Personal information
- Born: August 9, 1990 (age 35) Mostar, SR Bosnia and Herzegovina, SFR Yugoslavia
- Nationality: Croatian
- Listed height: 6 ft 8 in (2.03 m)

Career information
- NBA draft: 2012: undrafted
- Playing career: 2007–present

Career history
- 2007–2009: Posušje
- 2009–2013: Široki
- 2013–2015: Cedevita Zagreb
- 2015–2016: Zadar
- 2016: Zagreb
- 2016–2017: Zadar
- 2017–2019: Cedevita Zagreb
- 2019–2020: Krka
- 2020–2021: Śląsk Wrocław
- 2021: Poitiers Basket 86
- 2021–2023: Śląsk Wrocław
- 2023–present: Poitiers Basket 86

Career highlights
- 3× Bosnian League champion (2010–2012); 3× Croatian League champion (2014, 2015, 2018); Polish League champion (2022); 2× Bosnian Cup winner (2011, 2012); 4× Croatian Cup winner (2014, 2015, 2018, 2019); 2× PLK Best Defender (2021, 2022);

= Ivan Ramljak =

Croatian basketball player (born 1990)

Ivan Ramljak (born August 9, 1990) is a Croatian professional basketball player currently playing for Poitiers Basket 86 in the French second-tier LNB Pro B. Standing at 2.03 m, he can play both forward positions.

==Professional career==
Ramljak, a native of Posušje, grew up in HKK Posušje where he played as a professional until 2009. He began his career in 2007, and made his ABA league debut in the 2009–10 season, when as a 19-year-old he played 10 games for Široki. In the 2012–13 season Ramljak averaged 7.6 pts, 3.9 reb and 1.1 ass in 24.1 min in the ABA League, while in the Bosnian League he averaged 7.7 pts, 14.5 reb, 1.4 assists in 22 minutes. In June 2013 he signed with the Croatian side Cedevita Zagreb. On 26 June 2015, he left Cedevita. On the beginning of the 2015–16 season he signed with Zadar joining his brother Marko in the same team. After spending the season in Zadar, he had a short spell in Zagreb, but then returned to Zadar in October 2016 signing a contract lasting until the end of the 2016–17 season.

On June 27, 2019, he signed with Krka of the Slovenian League.

On September 1, 2020, he has signed with Śląsk Wrocław of the PLK.

==International career==
Ramljak was part of the Croatian national team youth selections. He took part in the 2008 European U-18 Championship where he won bronze and the 2010 U-20 European Championship were Croatia came fourth.

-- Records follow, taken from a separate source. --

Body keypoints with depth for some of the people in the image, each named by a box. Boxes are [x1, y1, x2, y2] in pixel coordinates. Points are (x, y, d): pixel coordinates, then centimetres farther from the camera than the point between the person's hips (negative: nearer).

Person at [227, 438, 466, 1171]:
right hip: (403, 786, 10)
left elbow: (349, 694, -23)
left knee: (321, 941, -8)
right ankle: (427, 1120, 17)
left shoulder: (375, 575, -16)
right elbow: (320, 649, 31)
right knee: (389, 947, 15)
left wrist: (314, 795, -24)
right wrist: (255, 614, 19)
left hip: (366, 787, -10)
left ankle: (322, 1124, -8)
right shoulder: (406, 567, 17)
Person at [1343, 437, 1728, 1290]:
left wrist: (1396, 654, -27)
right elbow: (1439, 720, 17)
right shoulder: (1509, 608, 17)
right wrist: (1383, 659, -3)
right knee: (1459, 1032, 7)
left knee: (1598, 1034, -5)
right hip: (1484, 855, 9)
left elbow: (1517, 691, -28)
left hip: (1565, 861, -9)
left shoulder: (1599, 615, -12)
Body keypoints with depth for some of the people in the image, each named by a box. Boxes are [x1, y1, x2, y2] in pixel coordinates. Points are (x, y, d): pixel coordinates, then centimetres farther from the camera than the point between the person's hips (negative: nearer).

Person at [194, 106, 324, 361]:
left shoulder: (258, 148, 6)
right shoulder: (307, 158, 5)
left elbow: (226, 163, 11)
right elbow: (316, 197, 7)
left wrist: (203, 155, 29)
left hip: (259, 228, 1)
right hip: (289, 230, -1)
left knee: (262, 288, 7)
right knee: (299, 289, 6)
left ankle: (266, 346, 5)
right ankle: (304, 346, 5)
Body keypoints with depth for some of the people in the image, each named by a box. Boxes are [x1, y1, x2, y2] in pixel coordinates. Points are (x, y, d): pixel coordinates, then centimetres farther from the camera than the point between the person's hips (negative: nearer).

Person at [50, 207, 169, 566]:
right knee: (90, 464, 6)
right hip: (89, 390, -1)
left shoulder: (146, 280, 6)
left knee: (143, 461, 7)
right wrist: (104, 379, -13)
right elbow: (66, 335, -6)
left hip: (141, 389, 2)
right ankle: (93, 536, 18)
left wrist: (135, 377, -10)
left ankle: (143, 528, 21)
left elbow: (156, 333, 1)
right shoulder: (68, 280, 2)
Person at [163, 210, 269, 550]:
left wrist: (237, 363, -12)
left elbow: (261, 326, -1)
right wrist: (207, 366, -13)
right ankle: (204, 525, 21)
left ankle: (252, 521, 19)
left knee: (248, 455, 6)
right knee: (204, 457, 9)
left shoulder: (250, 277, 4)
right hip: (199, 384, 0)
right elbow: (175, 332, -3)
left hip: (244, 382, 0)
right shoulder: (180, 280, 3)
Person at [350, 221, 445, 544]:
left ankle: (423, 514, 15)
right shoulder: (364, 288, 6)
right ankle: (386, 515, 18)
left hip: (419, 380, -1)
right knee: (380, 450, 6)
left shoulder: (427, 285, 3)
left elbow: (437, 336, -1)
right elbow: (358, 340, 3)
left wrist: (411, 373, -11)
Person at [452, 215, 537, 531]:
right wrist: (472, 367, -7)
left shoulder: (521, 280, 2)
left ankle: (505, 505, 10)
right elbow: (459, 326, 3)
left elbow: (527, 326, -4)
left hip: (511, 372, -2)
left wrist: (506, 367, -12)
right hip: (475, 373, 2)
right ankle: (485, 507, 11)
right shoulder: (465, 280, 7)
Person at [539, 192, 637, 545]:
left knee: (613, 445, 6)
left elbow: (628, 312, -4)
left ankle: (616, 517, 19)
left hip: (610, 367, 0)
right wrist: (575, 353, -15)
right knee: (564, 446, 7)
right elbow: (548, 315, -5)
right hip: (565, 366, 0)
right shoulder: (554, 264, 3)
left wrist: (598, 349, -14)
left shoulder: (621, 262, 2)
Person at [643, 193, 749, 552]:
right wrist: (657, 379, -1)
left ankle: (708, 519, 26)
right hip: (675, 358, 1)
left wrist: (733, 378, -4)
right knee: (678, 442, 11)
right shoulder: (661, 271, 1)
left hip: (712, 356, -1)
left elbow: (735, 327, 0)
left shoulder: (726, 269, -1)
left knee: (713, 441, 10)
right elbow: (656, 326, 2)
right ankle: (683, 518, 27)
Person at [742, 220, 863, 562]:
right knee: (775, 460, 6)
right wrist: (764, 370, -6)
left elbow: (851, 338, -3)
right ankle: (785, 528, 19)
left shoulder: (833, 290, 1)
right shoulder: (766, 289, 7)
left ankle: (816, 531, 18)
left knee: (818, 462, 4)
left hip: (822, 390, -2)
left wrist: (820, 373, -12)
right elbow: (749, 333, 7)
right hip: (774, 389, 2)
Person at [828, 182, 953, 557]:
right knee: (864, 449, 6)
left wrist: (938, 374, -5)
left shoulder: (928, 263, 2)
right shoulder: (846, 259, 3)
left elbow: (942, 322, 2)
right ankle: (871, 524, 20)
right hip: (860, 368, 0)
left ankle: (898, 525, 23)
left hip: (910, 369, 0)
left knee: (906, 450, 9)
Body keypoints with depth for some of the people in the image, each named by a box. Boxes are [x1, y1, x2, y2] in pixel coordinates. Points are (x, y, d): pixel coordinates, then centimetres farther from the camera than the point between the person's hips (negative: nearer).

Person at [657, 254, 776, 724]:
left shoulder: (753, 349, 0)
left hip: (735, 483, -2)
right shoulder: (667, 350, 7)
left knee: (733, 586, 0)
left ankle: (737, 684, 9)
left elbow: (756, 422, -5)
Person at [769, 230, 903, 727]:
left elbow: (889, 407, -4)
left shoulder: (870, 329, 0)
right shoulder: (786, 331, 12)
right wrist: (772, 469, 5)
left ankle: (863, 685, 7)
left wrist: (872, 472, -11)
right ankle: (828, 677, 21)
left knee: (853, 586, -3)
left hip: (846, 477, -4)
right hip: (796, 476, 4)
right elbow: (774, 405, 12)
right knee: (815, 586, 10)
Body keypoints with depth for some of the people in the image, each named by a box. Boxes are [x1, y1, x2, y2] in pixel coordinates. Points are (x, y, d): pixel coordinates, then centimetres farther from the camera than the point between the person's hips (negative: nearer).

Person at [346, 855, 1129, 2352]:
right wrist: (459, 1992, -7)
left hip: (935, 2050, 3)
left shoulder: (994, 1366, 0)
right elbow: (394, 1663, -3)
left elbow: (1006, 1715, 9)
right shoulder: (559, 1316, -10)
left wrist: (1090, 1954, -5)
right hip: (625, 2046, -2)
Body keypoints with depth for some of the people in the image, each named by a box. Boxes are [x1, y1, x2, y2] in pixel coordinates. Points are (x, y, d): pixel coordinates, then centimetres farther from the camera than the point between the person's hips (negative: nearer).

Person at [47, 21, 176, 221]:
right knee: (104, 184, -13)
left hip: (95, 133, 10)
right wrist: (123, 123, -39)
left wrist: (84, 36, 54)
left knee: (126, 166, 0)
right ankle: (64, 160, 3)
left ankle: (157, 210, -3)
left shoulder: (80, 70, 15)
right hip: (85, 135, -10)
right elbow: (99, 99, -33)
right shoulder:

He was part of the senior Croatian national team at the 2017 FIBA EuroBasket and the 2019 FIBA Basketball World Cup qualifications.

==Personal life==
His older brother Tomislav (born 1985) and younger brother Marko (born 1993) are also basketball players and have all played in the Croatia national basketball team youth selections.